Even with all that said, I didn’t hate Diary the second time around. Sure, it wasn’t good, but it wasn’t worthy of venom either. Romero simply took a new approach that I don’t appreciate. And I’m not quite sure who this approach was meant to please. Older fans of Romero’s zombie legacy will be put off by the younger cast and the focus on technology. The younger fans are the very bloggers and Myspacers that Romero attacks with the film. In the end, he may end up satisfying no one.
The nice package of extras that Dimensions Extreme put together will satisfy fans, however. Foremost is the commentary. Considering the broad swipes the film takes at technology, how suitably ironic is it that Romero sat down in Paris, France to make his comments, while DP Adam Swica and editor Michael Doherty collaborate on the track from Toronto, Canada? Romero is always a joy for me to listen to, as he’s such an intellectual and a down to earth guy at the same time. Here, he discusses his critiques of society, as well as the ingenuity needed to make a low budget movie. His social views come across much better in the commentary than in the film itself. He even got me to appreciate the practicality of CG blood effects, though I still don’t like the effects themselves. Swica and Doherty are a lot less prominent than Romero on the track, but this is really Romero’s baby, so it’s forgivable.
Character Confessionals differs from most movies’ extras. Four of the students sit down individually to discuss their reactions to the zombie apocalypse, as if they’re in the middle of it. The First Week covers filmmaker’s visit to the set during the film’s first week of production. It’s brief and doesn’t offer much. The Roots offers Romero’s rebooting of his Dead series. It’s about 2 minutes long; at that length, it can’t help but be shallow. Familiar Voices offers the uncut recording of three celebrities whose voices appear in the film as those of newscasters. It’s a neat little piece. Also, the winning filmmakers of Romero’s Myspace contest are on the disc. I again question just how seriously anybody can take Romero’s critiquing of the media age if he uses a Myspace to promote the film.

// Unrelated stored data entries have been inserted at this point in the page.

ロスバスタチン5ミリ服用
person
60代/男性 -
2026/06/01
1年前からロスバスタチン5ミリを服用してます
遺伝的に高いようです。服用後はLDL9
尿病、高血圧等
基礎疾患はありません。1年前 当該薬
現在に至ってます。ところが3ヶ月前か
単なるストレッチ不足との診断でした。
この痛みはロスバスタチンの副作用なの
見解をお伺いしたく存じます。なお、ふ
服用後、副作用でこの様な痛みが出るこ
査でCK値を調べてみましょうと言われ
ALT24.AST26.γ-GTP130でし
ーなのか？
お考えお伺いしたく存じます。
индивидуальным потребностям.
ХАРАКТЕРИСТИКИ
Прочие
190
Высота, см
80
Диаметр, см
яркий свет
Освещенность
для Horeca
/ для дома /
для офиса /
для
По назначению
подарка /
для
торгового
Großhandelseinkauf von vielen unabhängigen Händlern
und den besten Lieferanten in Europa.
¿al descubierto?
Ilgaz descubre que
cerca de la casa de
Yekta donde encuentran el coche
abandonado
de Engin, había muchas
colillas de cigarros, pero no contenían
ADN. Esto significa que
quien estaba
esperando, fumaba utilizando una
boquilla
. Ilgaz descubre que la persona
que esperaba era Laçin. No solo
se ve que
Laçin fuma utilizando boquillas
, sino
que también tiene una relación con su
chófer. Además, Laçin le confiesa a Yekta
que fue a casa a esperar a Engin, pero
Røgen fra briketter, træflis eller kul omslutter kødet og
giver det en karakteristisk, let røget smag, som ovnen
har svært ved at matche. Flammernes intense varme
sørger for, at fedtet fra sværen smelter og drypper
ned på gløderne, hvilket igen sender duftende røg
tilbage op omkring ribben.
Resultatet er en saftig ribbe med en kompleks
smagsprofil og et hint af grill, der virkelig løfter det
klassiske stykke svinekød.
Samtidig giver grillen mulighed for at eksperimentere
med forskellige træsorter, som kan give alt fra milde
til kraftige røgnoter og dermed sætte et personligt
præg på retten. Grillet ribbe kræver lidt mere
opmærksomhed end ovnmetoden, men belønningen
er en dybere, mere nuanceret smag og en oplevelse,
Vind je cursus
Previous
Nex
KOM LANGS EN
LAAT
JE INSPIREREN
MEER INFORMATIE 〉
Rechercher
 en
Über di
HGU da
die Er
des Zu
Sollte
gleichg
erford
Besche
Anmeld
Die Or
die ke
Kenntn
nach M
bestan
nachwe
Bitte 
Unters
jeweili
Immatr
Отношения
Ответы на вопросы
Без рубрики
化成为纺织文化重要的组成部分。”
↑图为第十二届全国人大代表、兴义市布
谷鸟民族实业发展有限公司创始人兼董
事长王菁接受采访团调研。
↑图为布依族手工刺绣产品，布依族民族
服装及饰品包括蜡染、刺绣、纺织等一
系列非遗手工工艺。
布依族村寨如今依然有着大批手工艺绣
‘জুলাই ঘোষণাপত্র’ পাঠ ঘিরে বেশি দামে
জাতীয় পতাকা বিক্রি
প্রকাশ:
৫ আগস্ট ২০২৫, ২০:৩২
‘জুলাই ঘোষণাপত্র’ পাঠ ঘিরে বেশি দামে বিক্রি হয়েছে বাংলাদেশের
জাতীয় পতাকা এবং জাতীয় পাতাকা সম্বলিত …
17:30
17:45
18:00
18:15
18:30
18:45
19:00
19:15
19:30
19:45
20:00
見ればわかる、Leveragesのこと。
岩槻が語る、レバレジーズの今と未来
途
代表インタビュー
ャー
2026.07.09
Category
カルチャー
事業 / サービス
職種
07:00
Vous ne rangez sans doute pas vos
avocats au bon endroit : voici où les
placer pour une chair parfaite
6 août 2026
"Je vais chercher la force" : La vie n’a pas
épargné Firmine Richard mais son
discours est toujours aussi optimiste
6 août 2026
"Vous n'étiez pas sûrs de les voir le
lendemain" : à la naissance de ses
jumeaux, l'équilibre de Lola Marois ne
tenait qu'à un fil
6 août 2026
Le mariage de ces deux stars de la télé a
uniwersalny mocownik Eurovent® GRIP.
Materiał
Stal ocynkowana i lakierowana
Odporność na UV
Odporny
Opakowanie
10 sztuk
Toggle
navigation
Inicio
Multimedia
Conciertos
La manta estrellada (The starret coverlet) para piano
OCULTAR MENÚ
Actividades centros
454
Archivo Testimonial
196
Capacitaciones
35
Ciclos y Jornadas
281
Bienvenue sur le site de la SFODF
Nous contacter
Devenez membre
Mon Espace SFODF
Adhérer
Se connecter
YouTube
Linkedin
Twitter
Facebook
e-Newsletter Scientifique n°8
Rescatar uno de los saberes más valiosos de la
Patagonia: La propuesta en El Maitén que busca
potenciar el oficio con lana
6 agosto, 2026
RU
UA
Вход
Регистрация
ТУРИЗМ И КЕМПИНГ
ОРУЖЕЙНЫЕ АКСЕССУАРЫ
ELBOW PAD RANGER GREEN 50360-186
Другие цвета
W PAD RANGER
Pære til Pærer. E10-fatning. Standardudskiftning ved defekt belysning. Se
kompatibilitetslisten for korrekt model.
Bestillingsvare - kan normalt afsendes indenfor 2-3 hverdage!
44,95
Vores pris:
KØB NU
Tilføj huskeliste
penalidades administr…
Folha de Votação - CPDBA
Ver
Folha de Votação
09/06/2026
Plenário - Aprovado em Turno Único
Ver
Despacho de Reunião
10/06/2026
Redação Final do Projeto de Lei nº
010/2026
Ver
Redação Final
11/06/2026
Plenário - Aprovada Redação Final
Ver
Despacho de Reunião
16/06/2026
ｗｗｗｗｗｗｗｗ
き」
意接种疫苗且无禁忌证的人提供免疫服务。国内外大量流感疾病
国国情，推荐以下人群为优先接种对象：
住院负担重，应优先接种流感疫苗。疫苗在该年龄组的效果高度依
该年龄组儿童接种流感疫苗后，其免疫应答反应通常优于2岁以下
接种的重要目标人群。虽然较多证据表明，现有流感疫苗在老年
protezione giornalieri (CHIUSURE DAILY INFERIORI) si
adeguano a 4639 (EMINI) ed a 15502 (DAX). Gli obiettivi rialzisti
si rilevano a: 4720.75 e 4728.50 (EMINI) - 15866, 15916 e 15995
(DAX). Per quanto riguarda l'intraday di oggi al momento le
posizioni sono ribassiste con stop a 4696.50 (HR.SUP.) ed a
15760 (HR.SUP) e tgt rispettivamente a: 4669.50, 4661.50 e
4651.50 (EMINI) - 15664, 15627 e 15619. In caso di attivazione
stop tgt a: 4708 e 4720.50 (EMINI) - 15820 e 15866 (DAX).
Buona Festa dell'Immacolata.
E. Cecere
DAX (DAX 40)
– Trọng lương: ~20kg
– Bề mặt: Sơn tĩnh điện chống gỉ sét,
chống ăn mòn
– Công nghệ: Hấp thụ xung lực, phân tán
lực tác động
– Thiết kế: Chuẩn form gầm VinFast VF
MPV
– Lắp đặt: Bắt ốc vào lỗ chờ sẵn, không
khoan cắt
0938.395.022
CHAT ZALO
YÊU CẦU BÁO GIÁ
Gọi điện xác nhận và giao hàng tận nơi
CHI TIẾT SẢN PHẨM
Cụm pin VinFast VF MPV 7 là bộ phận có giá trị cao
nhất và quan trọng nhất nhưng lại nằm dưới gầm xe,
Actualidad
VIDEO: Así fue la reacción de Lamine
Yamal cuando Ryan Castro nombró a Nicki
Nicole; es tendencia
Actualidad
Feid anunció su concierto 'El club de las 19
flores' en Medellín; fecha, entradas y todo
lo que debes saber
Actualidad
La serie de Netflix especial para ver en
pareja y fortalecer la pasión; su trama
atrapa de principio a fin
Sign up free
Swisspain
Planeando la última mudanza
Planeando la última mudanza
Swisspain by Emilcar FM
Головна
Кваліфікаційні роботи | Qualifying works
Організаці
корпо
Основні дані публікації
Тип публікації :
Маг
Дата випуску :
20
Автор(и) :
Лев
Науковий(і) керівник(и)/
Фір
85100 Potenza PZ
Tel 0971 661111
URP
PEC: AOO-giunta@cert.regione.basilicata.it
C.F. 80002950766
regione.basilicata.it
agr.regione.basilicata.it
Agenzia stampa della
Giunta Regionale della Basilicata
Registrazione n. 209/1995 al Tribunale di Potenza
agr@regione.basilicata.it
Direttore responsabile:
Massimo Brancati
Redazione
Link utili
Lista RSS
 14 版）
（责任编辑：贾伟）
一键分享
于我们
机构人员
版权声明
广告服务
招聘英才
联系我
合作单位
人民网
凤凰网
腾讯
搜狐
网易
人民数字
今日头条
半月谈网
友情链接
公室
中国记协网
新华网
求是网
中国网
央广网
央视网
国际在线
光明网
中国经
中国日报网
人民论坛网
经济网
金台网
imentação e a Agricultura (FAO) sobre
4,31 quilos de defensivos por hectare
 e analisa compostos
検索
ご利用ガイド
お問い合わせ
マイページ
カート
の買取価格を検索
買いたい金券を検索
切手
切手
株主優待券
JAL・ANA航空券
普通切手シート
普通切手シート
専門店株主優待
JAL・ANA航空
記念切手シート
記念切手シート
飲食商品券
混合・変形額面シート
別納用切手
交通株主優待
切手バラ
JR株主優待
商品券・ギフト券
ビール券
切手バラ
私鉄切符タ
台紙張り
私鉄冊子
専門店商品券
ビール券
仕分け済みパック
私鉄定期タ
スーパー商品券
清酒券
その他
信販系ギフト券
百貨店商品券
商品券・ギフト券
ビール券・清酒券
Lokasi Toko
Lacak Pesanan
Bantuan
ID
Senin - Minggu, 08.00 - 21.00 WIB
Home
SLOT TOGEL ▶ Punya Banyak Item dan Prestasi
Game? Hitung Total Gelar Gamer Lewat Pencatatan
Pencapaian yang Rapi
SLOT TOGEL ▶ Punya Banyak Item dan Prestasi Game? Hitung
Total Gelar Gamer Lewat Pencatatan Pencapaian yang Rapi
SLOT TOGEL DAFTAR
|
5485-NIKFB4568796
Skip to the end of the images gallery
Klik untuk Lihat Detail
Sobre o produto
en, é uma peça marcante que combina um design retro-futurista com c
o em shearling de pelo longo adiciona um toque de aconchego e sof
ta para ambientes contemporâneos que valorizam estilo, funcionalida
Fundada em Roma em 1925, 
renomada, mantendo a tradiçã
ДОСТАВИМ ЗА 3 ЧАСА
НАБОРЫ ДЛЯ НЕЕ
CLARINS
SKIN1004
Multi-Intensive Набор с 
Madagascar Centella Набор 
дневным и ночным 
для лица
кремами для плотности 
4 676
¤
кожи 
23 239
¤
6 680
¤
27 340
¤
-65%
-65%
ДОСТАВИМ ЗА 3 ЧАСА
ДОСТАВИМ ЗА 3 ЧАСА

Then there’s For the Record. The disc breaks this doc down into 5 pieces. Master of the Dead is a 13 minute discussion of Romero’s work on the film. It includes the film’s producers, and Romero himself. George discusses why he returned to small budget filmmaking with Diary. He originally wanted to shoot it for $250,000 with a student crew. He also attempted to adopt Diary to the television series format. I wonder how different that would have been from the final product. It’s an interesting view into Romero’s mindset. Into the Camera takes a look at the cast. None of these people interested me, though they’re all complimentary to Romero. You Look Dead and A New “Spin” on Death look at the special make up and visual effects, respectively. These pieces drag on for much longer than they should; the highlights are the comments of Greg Nicotero, especially the anecdote on why he’s playing a zombie doctor. A World Gone Mad discusses the logistical problems of photographing a film with only hand held cameras and very few cuts. It’s an intriguing piece about overcoming the hurdles of filming like this. All in all, the disc boasts a comprehensive, if uneven, set of extras.
In the pantheon of Romero’s Dead saga, Diary of the Dead was never destined to be a classic. Maybe over time it will find its audience, if only because it’s got Romero’s name on it. But exactly who that audience is, I can’t say. I can say that it didn’t deserve the scathing critique I gave it in my First Look. But a Second Look confirmed its many problems. Perhaps Romero’s next look at the zombie universe will offer better.